FIG. 1 is a block diagram showing an embodiment of the present invention, FIG. 2 is a diagram showing screen signal sections used to explain the embodiment in FIG. 1, and FIG. 3 is a circuit block diagram showing a conventional example. be. 1... Column counter, 2... Row counter, 3... Column comparison circuit, 4... Row comparison circuit, 5... Column address power, counter, 6... Row address counter, 7. ... Column memory, 8... Row memory, 9, 10... Decoder, 1
1, 12.13.14.15...gate, 16, 1
7...Flip-flop.

Claims (1)

[Scope of Claims] A processor that generates a sub-screen that is a part of one screen by digital processing, an input area that is a partial area of the one screen used for generating the sub-screen, and an input area to be generated by the digital processing.

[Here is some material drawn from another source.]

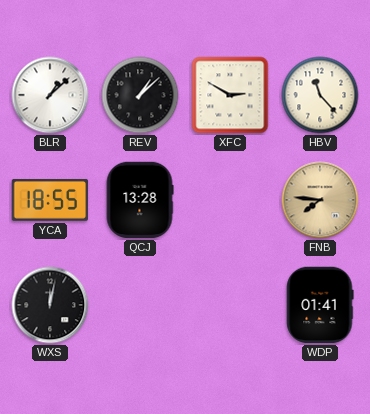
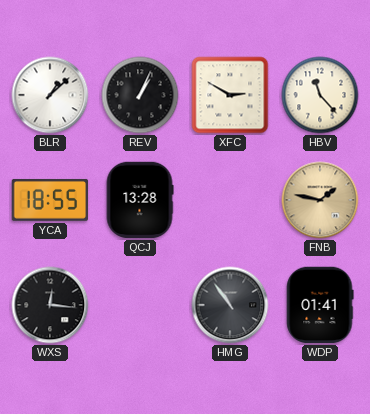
REV: 1:08 -> 1:04
FNB: 7:46 -> 1:47
WXS: 12:02 -> 12:16
HMG: none -> 10:54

In a sub-screen input/output timing generator that supplies timing signals respectively indicating an output area that is an area of the sub-screen and a screen position corresponding to the start point of the digital processing, the sub-screen input/output timing generator is reset in synchronization with a horizontal synchronization signal and A column counter that is incremented in synchronization with the sampling signal, and a change point column number indicating a change point in the column direction are compared with the counted value of the column counter, and when both data match, a column match signal is output. a column comparison circuit that is incremented by the column match signal and reset by the horizontal synchronization signal; and a column address counter that is incremented by the column match signal and reset by the horizontal synchronization signal; A column memory that outputs data, a row counter that is reset in synchronization with a vertical synchronization signal and incremented in synchronization with the horizontal synchronization signal, a change point column number indicating a change point in the column direction, and a count of the row counter. a row comparison circuit that compares the numerical values and outputs a row match signal when both data match; a row address counter that is incremented by the row match signal and reset by the vertical synchronization signal; a row memory whose address is specified by a count value and outputs the change point column number and row control data of this address; and a row memory that outputs the change point column number and row control data of this address; A sub-screen input/output timing generator comprising signal generating means for generating the timing signal indicating the output area and the screen position.